As restoration coordinator for Copaíba, Flores works supporting and managing activities on the ground to bring forest recovery projects to life. What exactly does that mean? Along with her team, Flores works to identify priority target areas for restoration—acre by acre—that will create a protective buffer for springs and rivers and allow wildlife to roam more freely. In the Atlantic Forest along the eastern coast of Brazil, where Copaíba operates, roughly 12% of the original forest habitat remains, much of it in small, unconnected fragments.
The organization then prepares the land, clearing invasive grasses and rehabilitating the soil; grows and plants a diverse array of seedlings; and monitors the progress of the fledgling forest. But because restoration takes place on private property, the work in the field is only one part of the story. “The connection goes beyond our attempt to connect up forest fragments,” says Flores. “It’s about connecting people.”
That means months—even years—of building relationships with individual landowners, public authorities, corporate partners, and other nonprofit groups to create a plan that will meet the needs of all parties and yield the greatest environmental impact. “We do a very genuine job of being able to engage people who are not part of this process but who have to come in to make it work,” Flores says.

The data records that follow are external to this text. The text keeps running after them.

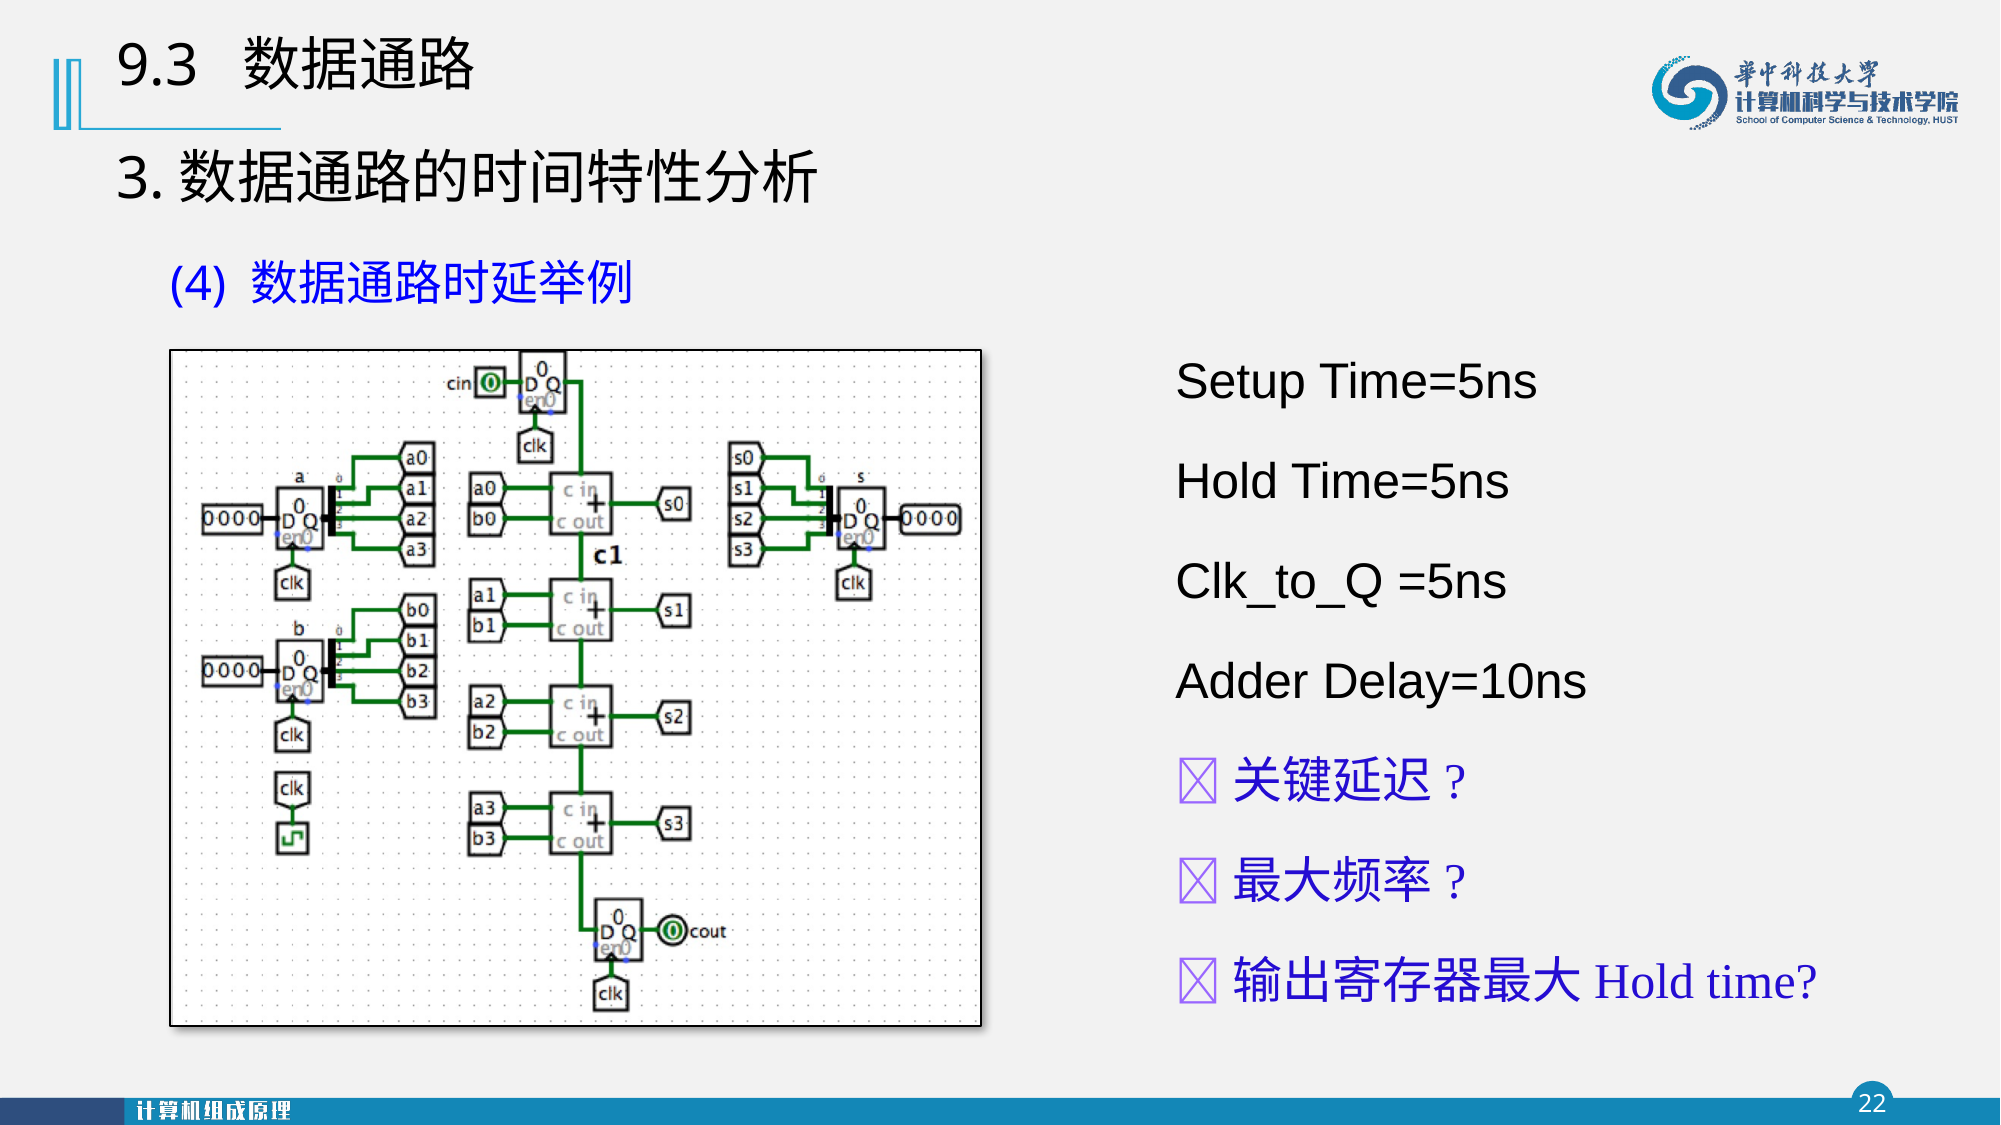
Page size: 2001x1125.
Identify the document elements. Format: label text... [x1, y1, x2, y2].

picture [1652, 56, 1678, 81]
picture [1652, 56, 1958, 130]
text_box Setup Time=5ns Hold Time=5ns Clk_to_Q =5ns Adder Delay=10ns 关键延迟? 最大频率? 输出寄存器最大Hold time? [1160, 311, 1877, 1025]
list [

It’s not always an easy task. “Restoration faces many challenges that go beyond finding rural landowners who want to help,” she explains, citing ineffective or confusing public policies, misconceptions about the process and benefits, and lack of funds. When landowners say they can’t do this alone, Flores is ready with the answer: “We have partnerships to help you.”
One such partnership is the Raizes do Mogi Guaçu project, a collaboration between World Wildlife Fund and International Paper, with additional support from HP, to restore 250 acres of forestland in the Mogi Guaçu River basin. The project kicked off in 2019, and Copaíba plays a linchpin role. “Bringing together money, experience, and land and the owner,” Flores says, “we can make the restoration happen. The more we can join forces, the more people support restoration, the more areas will be restored.”
“Landowners need help, and Copaíba is here to help as is Raízes do Mogi,” she adds. “It’s important for us to be able to offer the support that we do and to try to break down resistance by showing the benefits that restoration brings.”
The property owners Copaíba works with usually become the organization’s biggest champions, Flores says, letting others know that the water quality and quantity are improving, more bees are coming to pollinate crops, and livestock is benefiting from the shade. This advocacy creates what Flores dubs a virtuous cycle, attracting more people and organizations to restoration and Copaíba—including Flores herself.
“Everything we teach, that we try to achieve is working, and the area is recovering, giving life to the property,” she says. “It’s very gratifying to be part of that process, to be part of that history.”